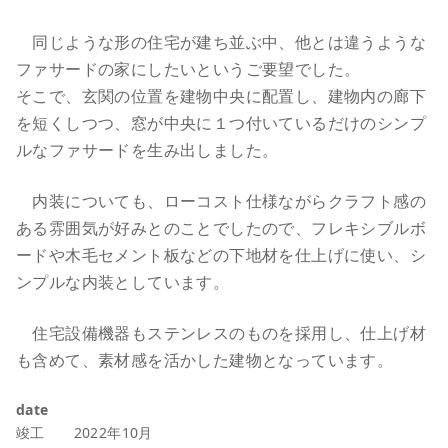
同じような形の住宅が建ち並ぶ中、他とは違うような
ファサードの家にしたいというご要望でした。
そこで、玄関の位置を建物中央に配置し、建物内の廊下
を短くしつつ、窓が中央に１つ付いているだけのシンプ
ルなファサードを生み出しました。
内装についても、ローコスト仕様ながらクラフト感の
ある雰囲気が好みとのことでしたので、フレキシブルボ
ードや木毛セメント板などの下地材を仕上げに使い、シ
ンプルな内装としています。
住宅設備機器もステンレスのものを採用し、仕上げ材
も含めて、素材感を活かした建物となっています。
date
竣工 2022年10月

**To do:** Convert the text lines in the entries above into a numbered list, with no blank lines. Leave out the pictures.

**Output:**
1. 同じような形の住宅が建ち並ぶ中、他とは違うような
2. ファサードの家にしたいというご要望でした。
3. そこで、玄関の位置を建物中央に配置し、建物内の廊下
4. を短くしつつ、窓が中央に１つ付いているだけのシンプ
5. ルなファサードを生み出しました。
6. 内装についても、ローコスト仕様ながらクラフト感の
7. ある雰囲気が好みとのことでしたので、フレキシブルボ
8. ードや木毛セメント板などの下地材を仕上げに使い、シ
9. ンプルな内装としています。
10. 住宅設備機器もステンレスのものを採用し、仕上げ材
11. も含めて、素材感を活かした建物となっています。
12. date
13. 竣工 2022年10月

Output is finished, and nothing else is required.